─── Texto de origen
A mi sobrino , covid positivo , le confinaron 10 días en su dormitorio unos días antes de Nochebuena. Pero los extraordinarios gobiernos autonómicos (quizá como muestra de su magnanimidad navideña) redujeron los encierros cuarentenales a siete días. ¿Por qué no 8? ¿o 5? Pues no está claro: algunos gobiernos lo justifican por la sobrecarga de la Atención Primaria ( excusa ahora para todo), otros aducen el riesgo de quedarnos sin servicios esenciales, otros alegan el exceso de bajas… todos argumentos de amplia solidez científica y de gran coherencia con medidas previas, como se ve.
──────
— Instrucciones de trabajo —
1. En el texto sobre la cuarentena por covid, ¿qué motivos dan los gobiernos autonómicos para reducir los encierros a siete días? Responde en una a tres oraciones.
2. Extrae del texto sobre la cuarentena el pasaje que empieza con "A mi sobrino" y sigue hasta "como se ve." inclusive.
─── Extractos de datos
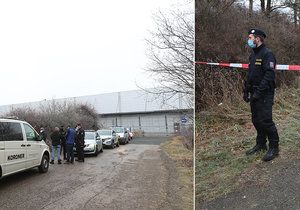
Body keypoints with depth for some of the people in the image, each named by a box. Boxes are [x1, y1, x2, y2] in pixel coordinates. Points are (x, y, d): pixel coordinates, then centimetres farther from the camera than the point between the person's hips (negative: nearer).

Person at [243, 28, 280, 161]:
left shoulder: (267, 54, -12)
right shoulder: (253, 55, 16)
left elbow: (269, 76, -21)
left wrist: (258, 92, -24)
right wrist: (246, 91, 15)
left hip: (265, 95, -9)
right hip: (254, 95, 9)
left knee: (265, 121, -8)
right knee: (256, 120, 14)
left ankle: (274, 148, 6)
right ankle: (261, 144, 28)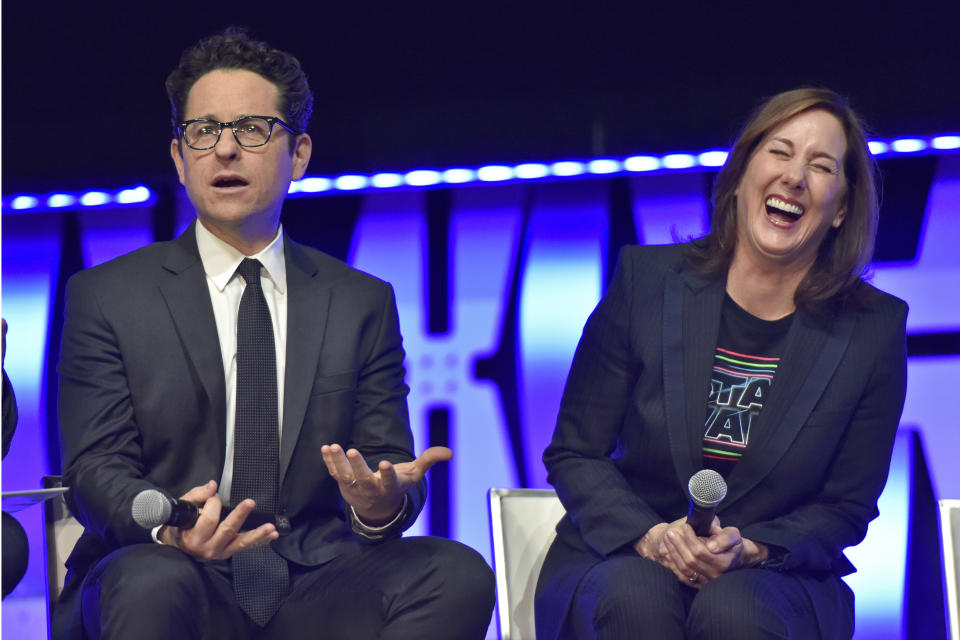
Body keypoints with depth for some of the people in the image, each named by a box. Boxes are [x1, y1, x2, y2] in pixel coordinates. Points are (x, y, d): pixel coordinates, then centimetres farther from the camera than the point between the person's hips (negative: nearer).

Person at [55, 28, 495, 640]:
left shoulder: (363, 303, 16)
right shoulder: (106, 297, 9)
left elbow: (391, 465, 10)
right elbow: (97, 467, 0)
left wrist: (381, 503, -17)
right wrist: (167, 526, -25)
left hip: (315, 590, 3)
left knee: (456, 572, -27)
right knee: (151, 582, -39)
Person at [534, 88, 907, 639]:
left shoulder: (875, 328, -1)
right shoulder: (646, 280, -1)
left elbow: (847, 508, 4)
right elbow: (573, 454, 1)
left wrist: (749, 549, -15)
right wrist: (649, 535, -18)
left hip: (774, 577, 0)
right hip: (618, 559, 0)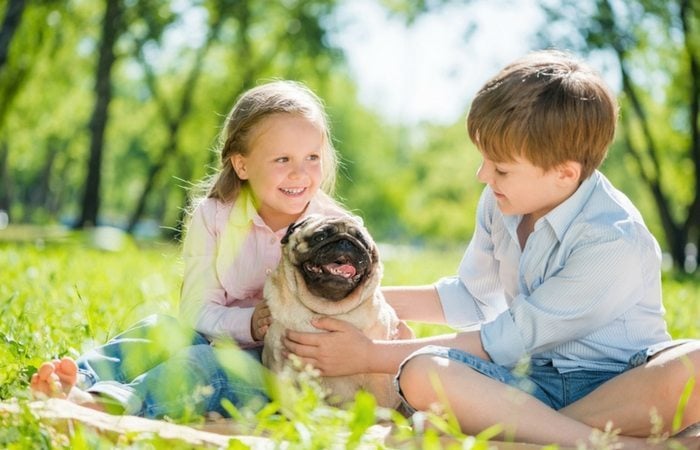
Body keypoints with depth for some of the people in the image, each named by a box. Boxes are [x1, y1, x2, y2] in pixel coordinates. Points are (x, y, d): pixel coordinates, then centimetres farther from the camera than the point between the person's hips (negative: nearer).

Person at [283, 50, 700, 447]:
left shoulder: (614, 242, -20)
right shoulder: (502, 202, 3)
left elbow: (505, 341, -17)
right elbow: (471, 298, 22)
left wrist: (370, 355, -12)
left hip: (620, 386, -5)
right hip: (534, 380, 6)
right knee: (421, 373, -28)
──────
— Resultados por tarea —
1. Algunos gobiernos lo justifican por la sobrecarga de la Atención Primaria. Otros aducen el riesgo de quedarse sin servicios esenciales, y otros alegan el exceso de bajas.

2.
A mi sobrino , covid positivo , le confinaron 10 días en su dormitorio unos días antes de Nochebuena. Pero los extraordinarios gobiernos autonómicos (quizá como muestra de su magnanimidad navideña) redujeron los encierros cuarentenales a siete días. ¿Por qué no 8? ¿o 5? Pues no está claro: algunos gobiernos lo justifican por la sobrecarga de la Atención Primaria ( excusa ahora para todo), otros aducen el riesgo de quedarnos sin servicios esenciales, otros alegan el exceso de bajas… todos argumentos de amplia solidez científica y de gran coherencia con medidas previas, como se ve.